::: Document segment :::

They could not go into Space Station I guess, but they would have
never gotten the CRS [Commercial Resupply Services] contract.
SpaceX had three flights in the basic agreement. The first flight
was just an orbital flight. Prove that the rocket works, prove that
the capsule can get to orbit, can maneuver in orbit, communicate in
space. Prove that their thrusters worked to make it point at a target,
and that it could reenter, that the heat shield worked and the parachute
system worked.
Quite frankly that was the one that worried me the most, the first
flight. They had one flight of the [Falcon 9] rocket before that COTS
1 [demonstration] mission, then the flight with the Dragon on board
that was actually going to maneuver in orbit. Did their thrusters
that they built themselves work, did they communicate with the TDRSS
[Tracking and Data Relay Satellite System] satellites correctly? Then
did the heat shield work through reentry, and did the parachutes work?
I influenced them to do some more parachute testing than they had
planned in the past. They had tried to leverage on the Orion parachutes,
buying them from the same company that was building the parachutes
for Orion. Then the Orion schedule dragged out so long that they never
finished certifying and qualifying parachutes. So now SpaceX was left
out in front all of a sudden, without the budget to do the full qualification
program.
We suggested they may want to do some things like some more drop tests,
some more parachute tests. They eventually did a helicopter drop test.

::: Recorded data :::

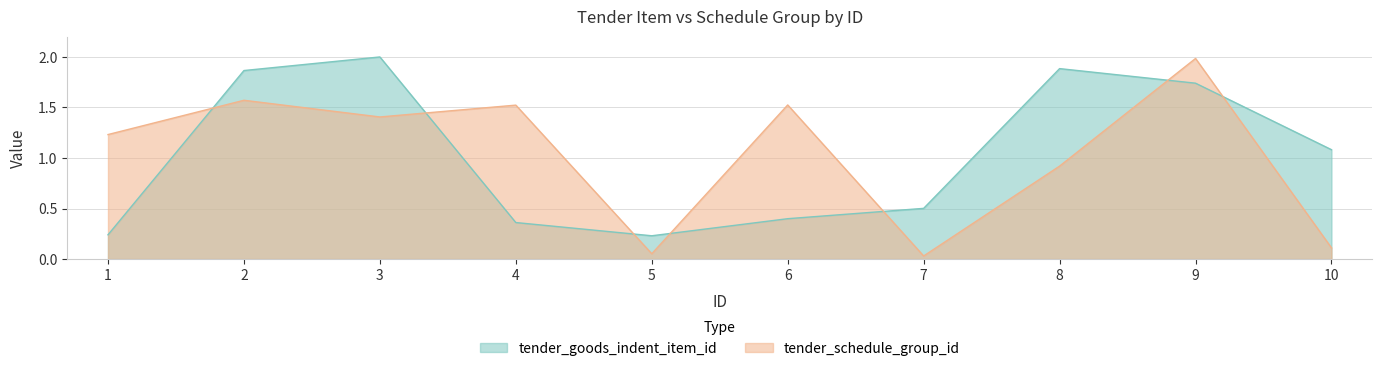

At which category is the sum across all series the highest?

9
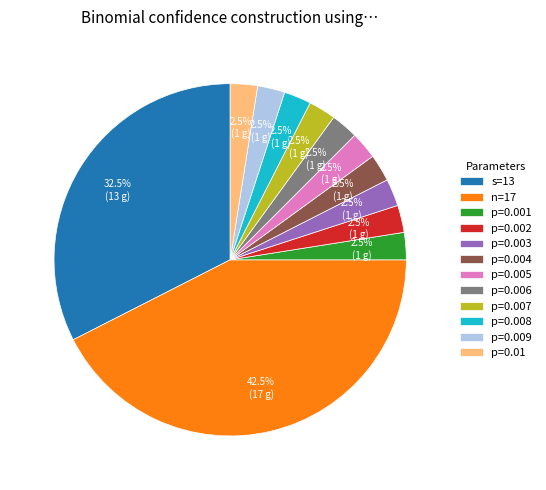

How many segments does this pie chart have?

12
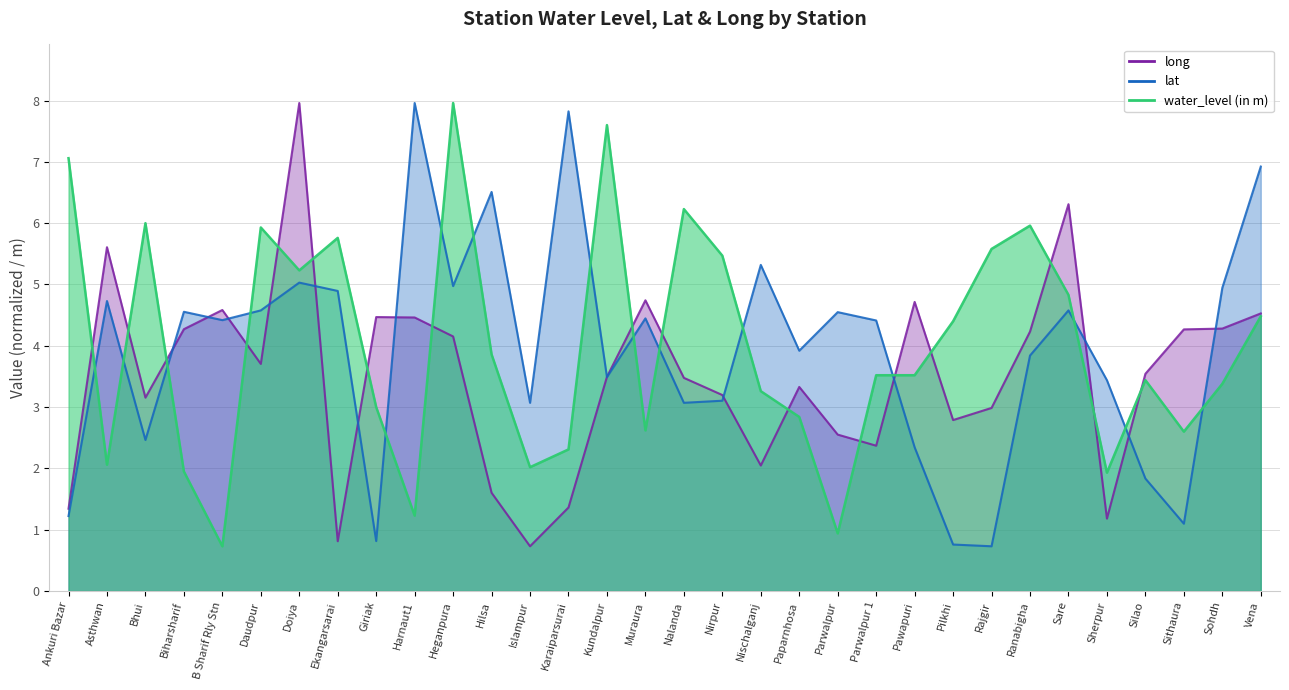

Which has a higher value, Nirpur or Nischalganj?

Nirpur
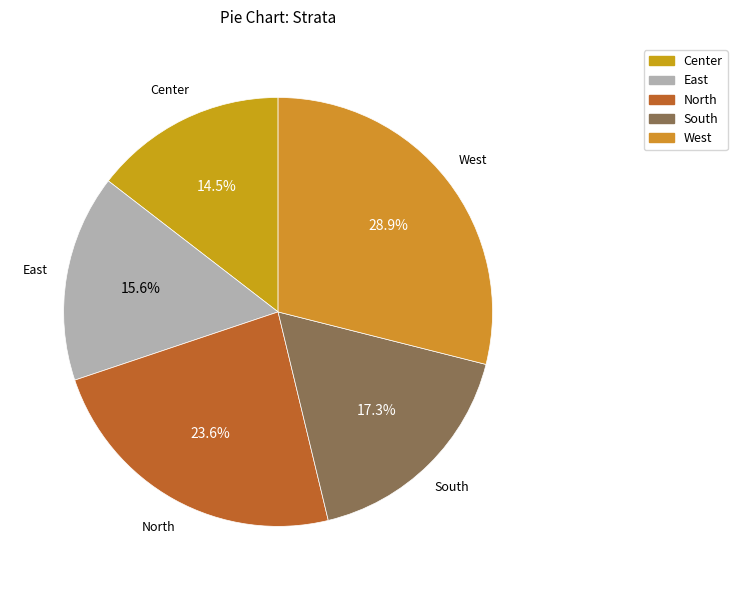

To the nearest percent, what portion does South represent?

17%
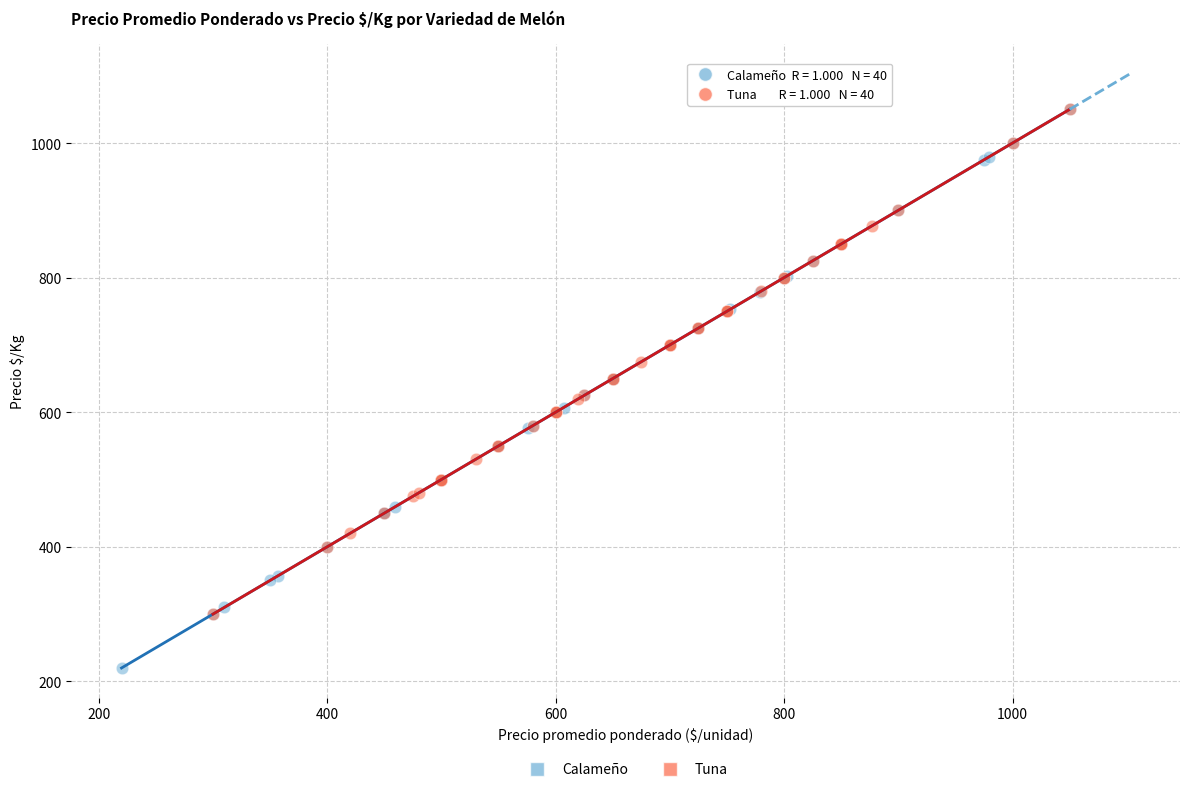

Which series has the largest Y range (max minus min)?

Calameño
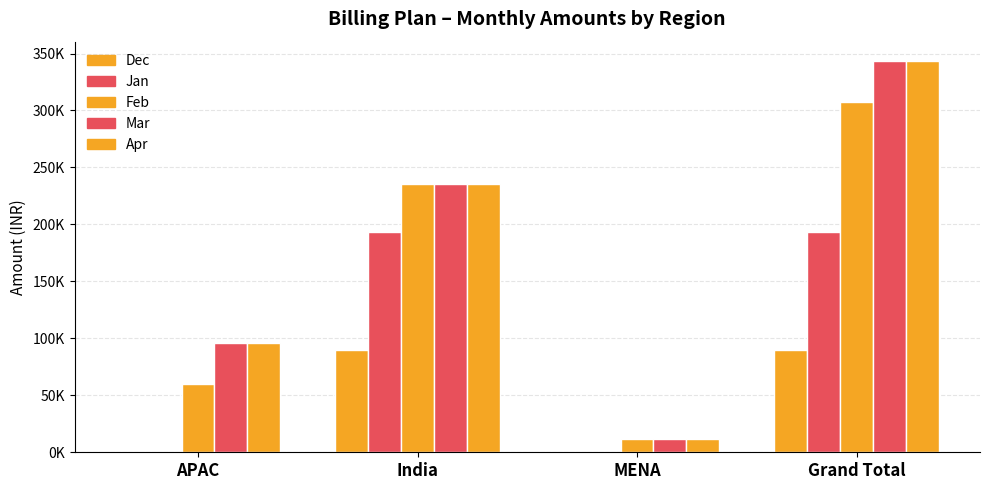

What is the sum of the Jan values at APAC and India?

193638.7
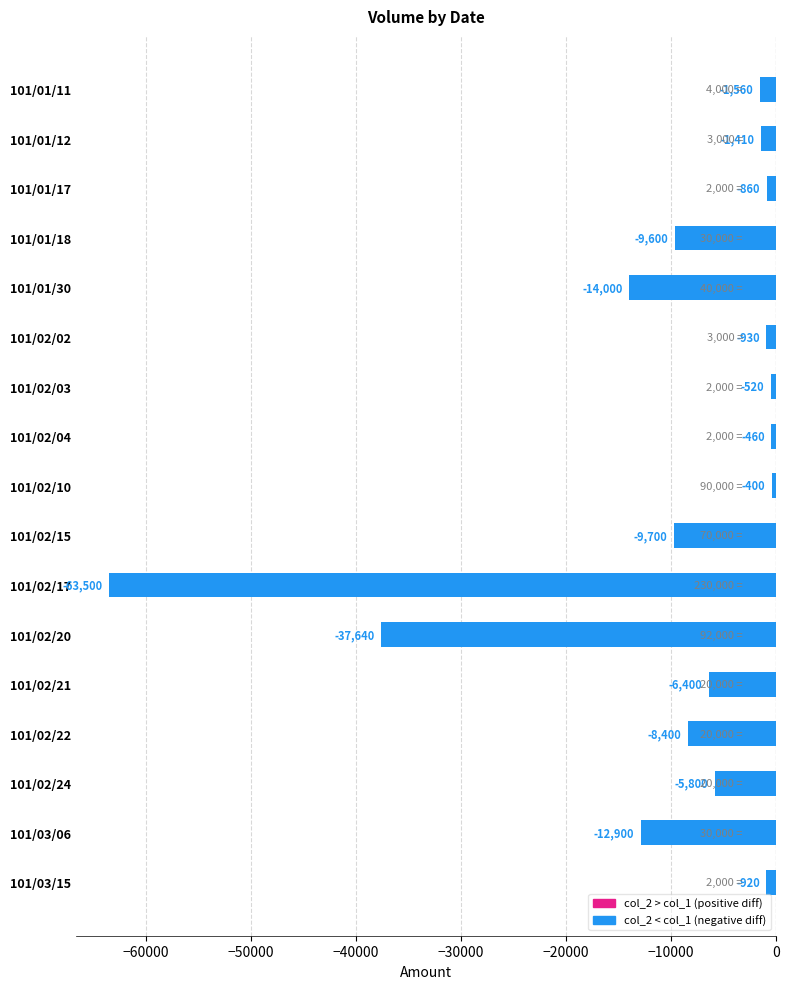

At which label is the value closest to -31950?

101/02/20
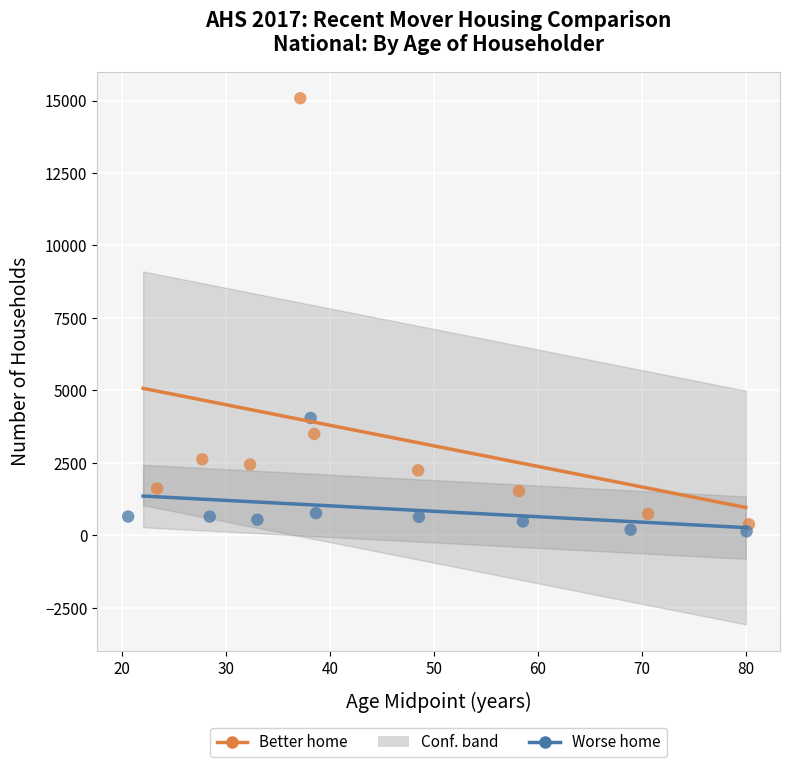

Which series reaches the maximum Y coordinate?

Better home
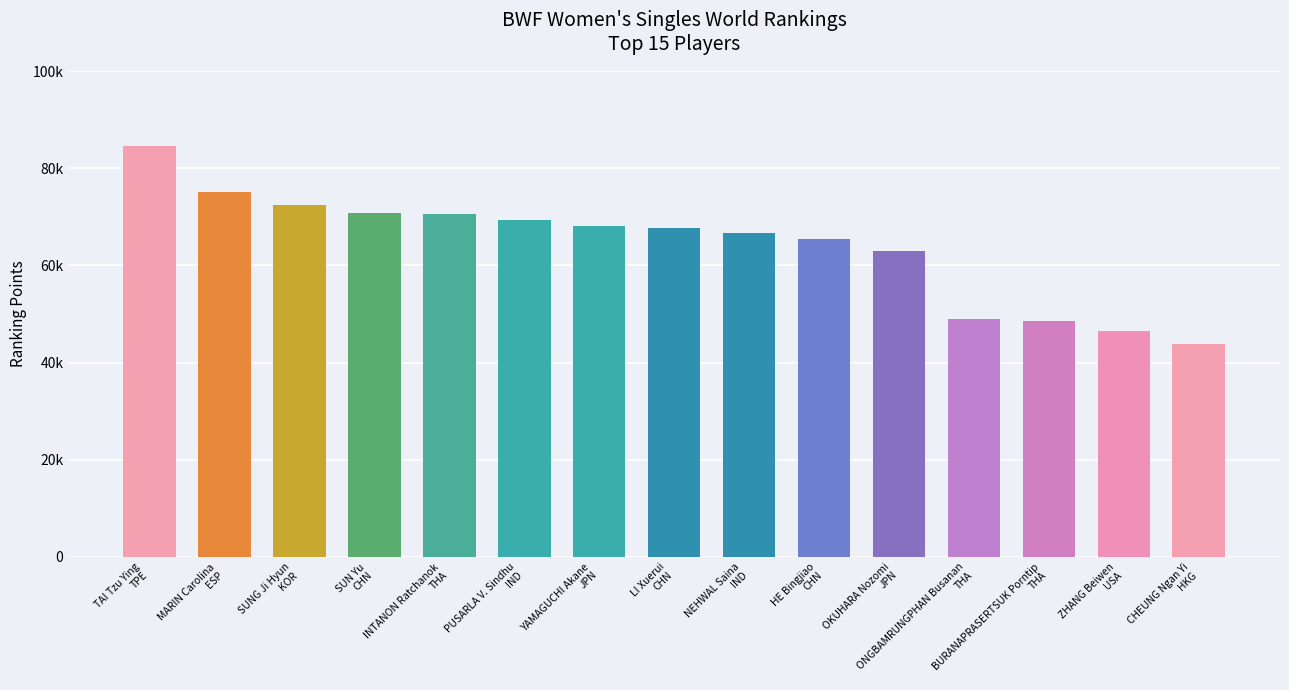

Does the chart contain any negative values?

No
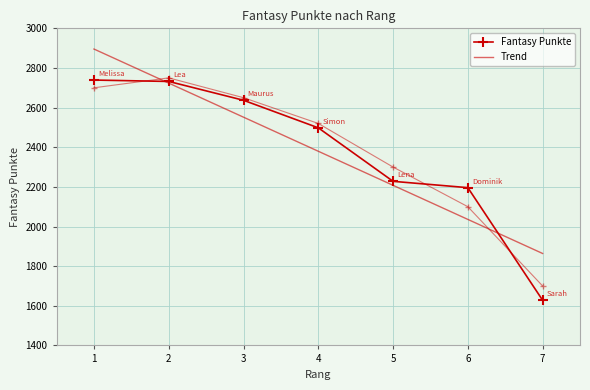

What is the sum of the values at 4 and 5?

4726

:::

- **Job item**: Could you transcribe the full passage about SpaceX's first Dragon demonstration flight and its parachute testing, word for word?

- **Solution**:
They could not go into Space Station I guess, but they would have
never gotten the CRS [Commercial Resupply Services] contract.
SpaceX had three flights in the basic agreement. The first flight
was just an orbital flight. Prove that the rocket works, prove that
the capsule can get to orbit, can maneuver in orbit, communicate in
space. Prove that their thrusters worked to make it point at a target,
and that it could reenter, that the heat shield worked and the parachute
system worked.
Quite frankly that was the one that worried me the most, the first
flight. They had one flight of the [Falcon 9] rocket before that COTS
1 [demonstration] mission, then the flight with the Dragon on board
that was actually going to maneuver in orbit. Did their thrusters
that they built themselves work, did they communicate with the TDRSS
[Tracking and Data Relay Satellite System] satellites correctly? Then
did the heat shield work through reentry, and did the parachutes work?
I influenced them to do some more parachute testing than they had
planned in the past. They had tried to leverage on the Orion parachutes,
buying them from the same company that was building the parachutes
for Orion. Then the Orion schedule dragged out so long that they never
finished certifying and qualifying parachutes. So now SpaceX was left
out in front all of a sudden, without the budget to do the full qualification
program.
We suggested they may want to do some things like some more drop tests,
some more parachute tests. They eventually did a helicopter drop test.